What definitely distinguished Somers's practice from his medical colleagues, however, was his commitment to radium therapy. The lack of detail in the surviving records prevents us from establishing a clear picture of what illnesses Somers treated with radium and how broad a selection of applicators he used. All the same, the 1923 and 1925 visitation lists confirm that Somers embraced the new technology; not only did he agree to leave town to undertake the necessary training in Pittsburgh and New York, but we know from his visitation lists that he pursued radium therapy with some enthusiasm, at least until August 1925 when circumstances persuaded him to drop it abruptly.

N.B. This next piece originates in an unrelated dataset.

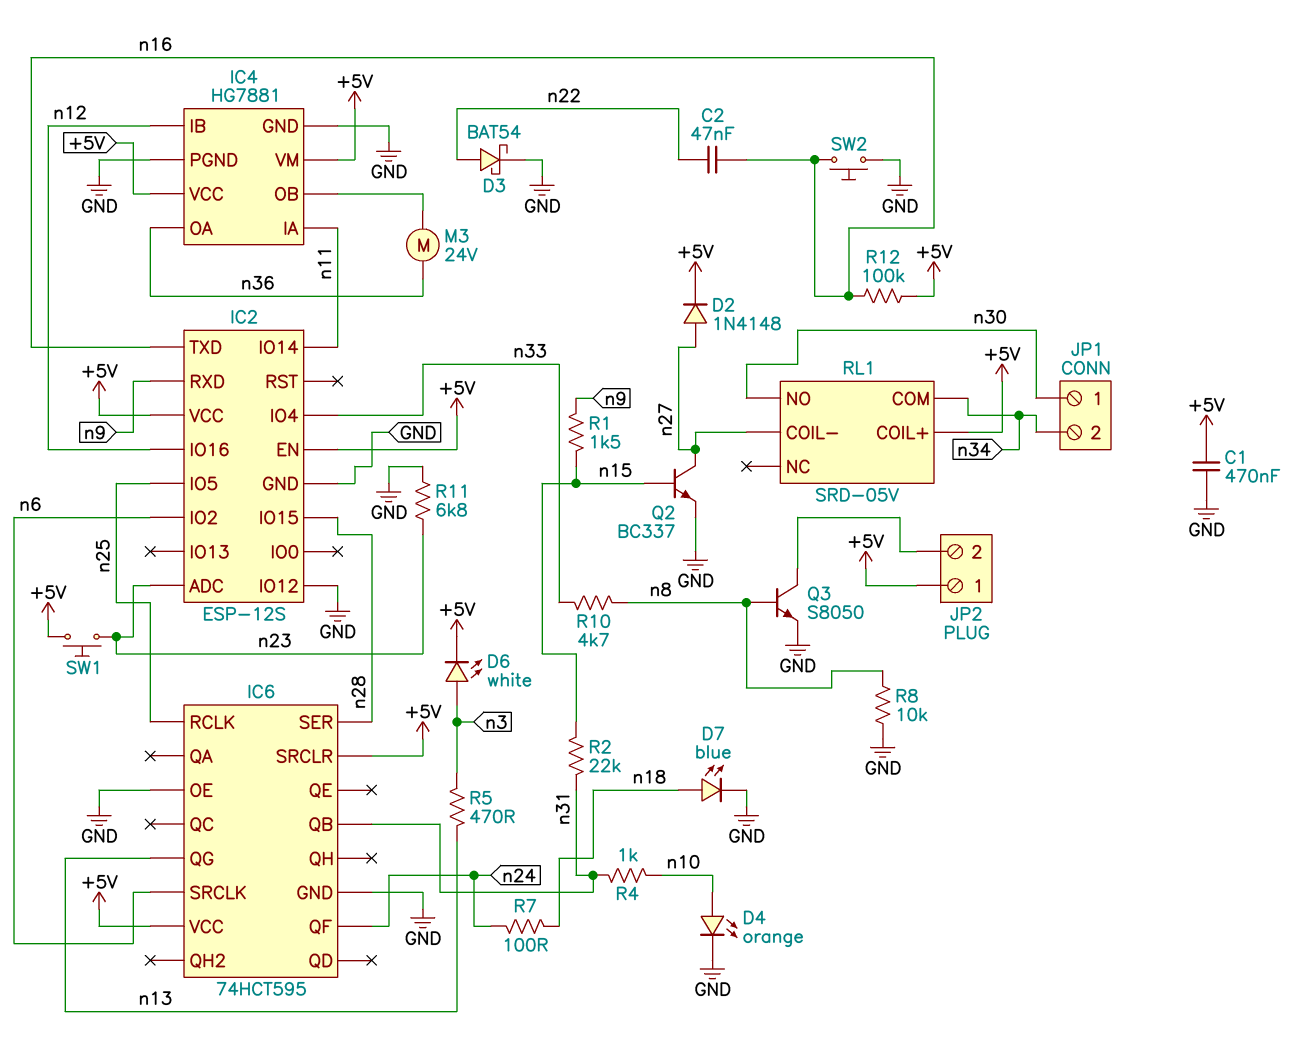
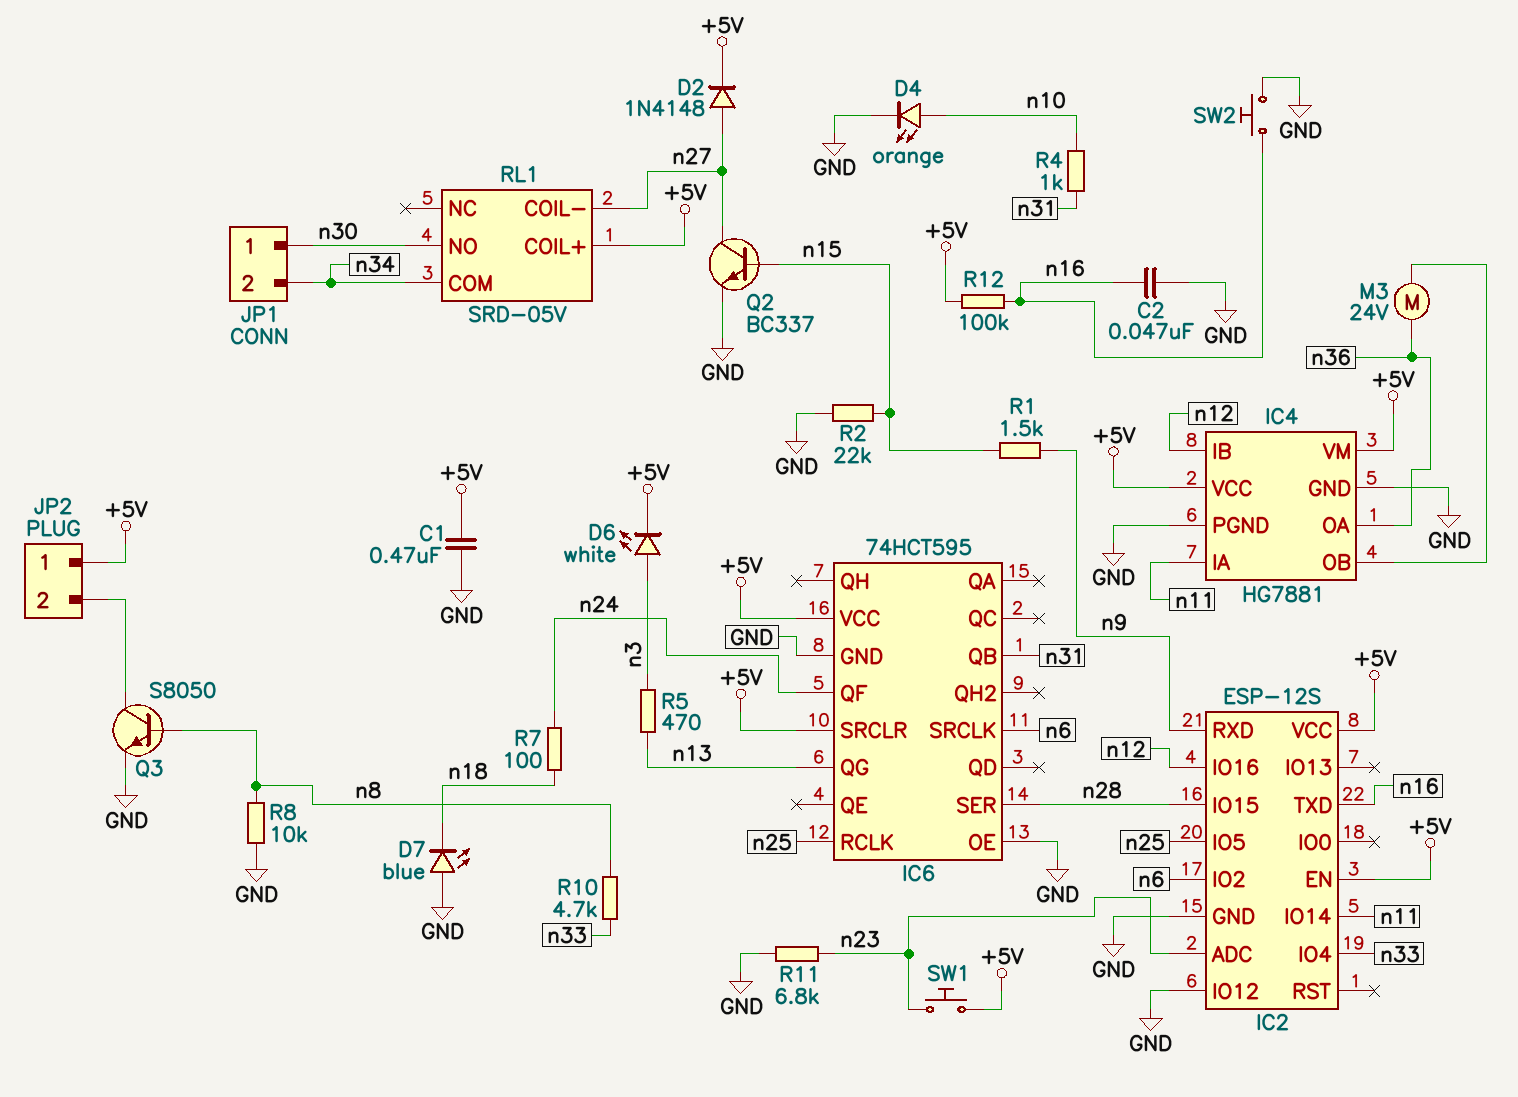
C2: 47nF (n16, n22) -> 47nF (GND, n16)
D3: schottky BAT54 (A n22, K GND) -> none
D7: LED blue (A n18, K GND) -> LED blue (A GND, K n18)
R2: 22k (n15, n31) -> 22k (GND, n15)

The Cover of a Recent Study of Women Poisoned by Radium

Studies like that done on the Radium Girls make clear that radium, irresponsibly handled, could be destructive. As follow-up of Pearl Somers's patients makes clear, however, the Grinnell doctor exercised admirable care with this powerful element. No doubt he was anxious to cure the cancers he treated, but he seems not to have allowed that high-minded motive to overwhelm good judgment, as the later lives of his patients demonstrate. Most lived many years (in some cases, decades) after their encounter with radium. And none seem to have suffered serious injury as a result of the radium Somers applied. It seems unlikely that the men and women who entrusted their health to Dr. Somers fully understood the potency or appreciated the danger that radium constituted. But they trusted their doctor who recommended the therapy and the results—whether or not the therapy cured the original problem—seem to have vindicated their confidence in the Grinnell physician who journeyed to their homes to treat their illness.